In its new report, “Who’s Paying for this Election?” the Center lists AT&T Corp. (No. 1, $4.32 million), Microsoft Corp. (No. 4, $3.45 million), Communications Workers of America (No. 5, $3.13 million), Verizon Communications (No. 8, $2.76 million), SBC Communications Inc. (No. 11, $2.51 million) and BellSouth Corp. (No. 25, $1.88 million) among the 50 largest donors to federal candidates and political parties in the 1999-2000 election cycle.

Telecom and high-tech firms tend to give to both major parties, but favor Republicans in total dollars given. In contrast, organized labor gives almost entirely to Democrats.

While the Hollings foreign-ownership amendment was dropped from the Commerce-Justice-State appropriations bill, that spending bill could remain in play until the very end because of a White House veto threat involving immigration legislation sought by Democrats.

The Clinton administration opposed the Hollings legislation, but it is unclear whether the president would have vetoed the Commerce appropriations bill on the basis of the foreign-ownership issue alone.

VoiceStream and Deutsche Telekom were concerned about the possibility of having foreign-ownership language inserted by Hollings into the appropriations conference report, but it appears no such language is included in the bill.

As such, there’s now the prospect of the powerful South Carolina Democrat raising the foreign ownership issue again next year at a time when the DT-VoiceStream merger may still be under active review by the FCC and a Treasury Department-led committee that scrutinizes foreign acquisitions for national security implications.

Such a scenario could take on an even more serious hue if the leading advocates of foreign-ownership restrictions become chairmen of key House and Senate committees after next month’s elections.

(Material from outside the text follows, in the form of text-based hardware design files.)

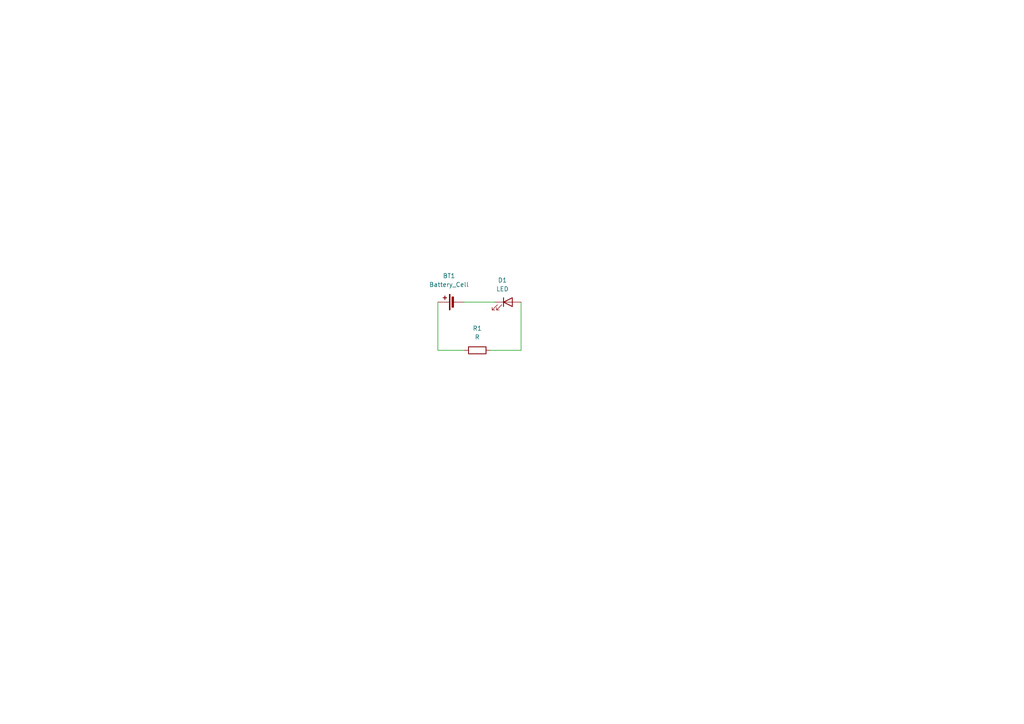
<source format=kicad_sch>
(kicad_sch
	(version 20231120)
	(generator "eeschema")
	(generator_version "8.0")
	(uuid "114ce4f0-8a08-4301-824b-f3bdaf317fc3")
	(paper "A4")
	(title_block
		(title "LED Demo")
		(date "2024-10-31")
		(rev "1.0")
		(company "Formula Slug ")
	)
	
	(wire
		(pts
			(xy 127 101.6) (xy 134.62 101.6)
		)
		(stroke
			(width 0)
			(type default)
		)
		(uuid "2c5b504d-1ffa-423b-883c-eab16b9acff6")
	)
	(wire
		(pts
			(xy 143.51 87.63) (xy 134.62 87.63)
		)
		(stroke
			(width 0)
			(type default)
		)
		(uuid "4f723ca8-99b6-4ebe-a66a-ae9ce6cd790c")
	)
	(wire
		(pts
			(xy 127 87.63) (xy 127 101.6)
		)
		(stroke
			(width 0)
			(type default)
		)
		(uuid "7673c7db-ac22-4391-a568-8cb14b424cde")
	)
	(wire
		(pts
			(xy 151.13 101.6) (xy 142.24 101.6)
		)
		(stroke
			(width 0)
			(type default)
		)
		(uuid "a3045765-966d-4b58-a40b-2b5a365548e1")
	)
	(wire
		(pts
			(xy 151.13 87.63) (xy 151.13 101.6)
		)
		(stroke
			(width 0)
			(type default)
		)
		(uuid "c46107f0-c2d2-406d-8cd9-68fe34cff4ad")
	)
	(symbol
		(lib_id "Device:R")
		(at 138.43 101.6 90)
		(unit 1)
		(exclude_from_sim no)
		(in_bom yes)
		(on_board yes)
		(dnp no)
		(fields_autoplaced yes)
		(uuid "02e7bd61-f314-4e4a-a2e9-c4d6121e90fd")
		(property "Reference" "R1"
			(at 138.43 95.25 90)
			(effects
				(font
					(size 1.27 1.27)
				)
			)
		)
		(property "Value" "R"
			(at 138.43 97.79 90)
			(effects
				(font
					(size 1.27 1.27)
				)
			)
		)
		(property "Footprint" "Resistor_SMD:R_0805_2012Metric_Pad1.20x1.40mm_HandSolder"
			(at 138.43 103.378 90)
			(effects
				(font
					(size 1.27 1.27)
				)
				(hide yes)
			)
		)
		(property "Datasheet" "~"
			(at 138.43 101.6 0)
			(effects
				(font
					(size 1.27 1.27)
				)
				(hide yes)
			)
		)
		(property "Description" "Resistor"
			(at 138.43 101.6 0)
			(effects
				(font
					(size 1.27 1.27)
				)
				(hide yes)
			)
		)
		(pin "1"
			(uuid "6ed1ce4e-96f9-4144-bd9c-28e763872227")
		)
		(pin "2"
			(uuid "c8e55447-b848-474a-a96e-e9521b20fd01")
		)
		(instances
			(project "IntroProjectFS"
				(path "/114ce4f0-8a08-4301-824b-f3bdaf317fc3"
					(reference "R1")
					(unit 1)
				)
			)
		)
	)
	(symbol
		(lib_id "Device:Battery_Cell")
		(at 132.08 87.63 90)
		(unit 1)
		(exclude_from_sim no)
		(in_bom yes)
		(on_board yes)
		(dnp no)
		(fields_autoplaced yes)
		(uuid "3818fcd1-92ba-4a04-ad00-2c488d51d720")
		(property "Reference" "BT1"
			(at 130.2385 80.01 90)
			(effects
				(font
					(size 1.27 1.27)
				)
			)
		)
		(property "Value" "Battery_Cell"
			(at 130.2385 82.55 90)
			(effects
				(font
					(size 1.27 1.27)
				)
			)
		)
		(property "Footprint" "FS_3_Global_Footprint_Library:MS621FE-FL11E_SEC"
			(at 130.556 87.63 90)
			(effects
				(font
					(size 1.27 1.27)
				)
				(hide yes)
			)
		)
		(property "Datasheet" "~"
			(at 130.556 87.63 90)
			(effects
				(font
					(size 1.27 1.27)
				)
				(hide yes)
			)
		)
		(property "Description" "Single-cell battery"
			(at 132.08 87.63 0)
			(effects
				(font
					(size 1.27 1.27)
				)
				(hide yes)
			)
		)
		(pin "1"
			(uuid "b74d3fbd-0c8d-43ef-8347-16a100ce7a8d")
		)
		(pin "2"
			(uuid "babb8ebf-2757-4656-9cb4-b82784fece68")
		)
		(instances
			(project "IntroProjectFS"
				(path "/114ce4f0-8a08-4301-824b-f3bdaf317fc3"
					(reference "BT1")
					(unit 1)
				)
			)
		)
	)
	(symbol
		(lib_id "Device:LED")
		(at 147.32 87.63 0)
		(unit 1)
		(exclude_from_sim no)
		(in_bom yes)
		(on_board yes)
		(dnp no)
		(fields_autoplaced yes)
		(uuid "5f51b8fa-f058-4630-933c-a30231ca25de")
		(property "Reference" "D1"
			(at 145.7325 81.28 0)
			(effects
				(font
					(size 1.27 1.27)
				)
			)
		)
		(property "Value" "LED"
			(at 145.7325 83.82 0)
			(effects
				(font
					(size 1.27 1.27)
				)
			)
		)
		(property "Footprint" "LED_SMD:LED_0805_2012Metric_Pad1.15x1.40mm_HandSolder"
			(at 147.32 87.63 0)
			(effects
				(font
					(size 1.27 1.27)
				)
				(hide yes)
			)
		)
		(property "Datasheet" "~"
			(at 147.32 87.63 0)
			(effects
				(font
					(size 1.27 1.27)
				)
				(hide yes)
			)
		)
		(property "Description" "Light emitting diode"
			(at 147.32 87.63 0)
			(effects
				(font
					(size 1.27 1.27)
				)
				(hide yes)
			)
		)
		(pin "1"
			(uuid "7d259053-c23d-46ab-9fba-fcf41b0f2b2a")
		)
		(pin "2"
			(uuid "97c14ddd-4085-482f-b809-740a19ce85ce")
		)
		(instances
			(project "IntroProjectFS"
				(path "/114ce4f0-8a08-4301-824b-f3bdaf317fc3"
					(reference "D1")
					(unit 1)
				)
			)
		)
	)
	(sheet_instances
		(path "/"
			(page "1")
		)
	)
)
</source>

While a bit of a long shot, a Democratic takeover of the Senate would reinstate Hollings as chairman of the Commerce Committee, which has oversight of the FCC and presidential nominations to the agency.

A more likely possibility, in which the Democrats regain control of the House, would return Rep. John Dingell (D-Mich.) to the chair of the House Commerce Committee and Rep. Edward Markey (D-Markey) to the chair of the House telecommunications subcommittee. Dingell and Markey sponsored companion legislation that mirrors the Hollings legislation.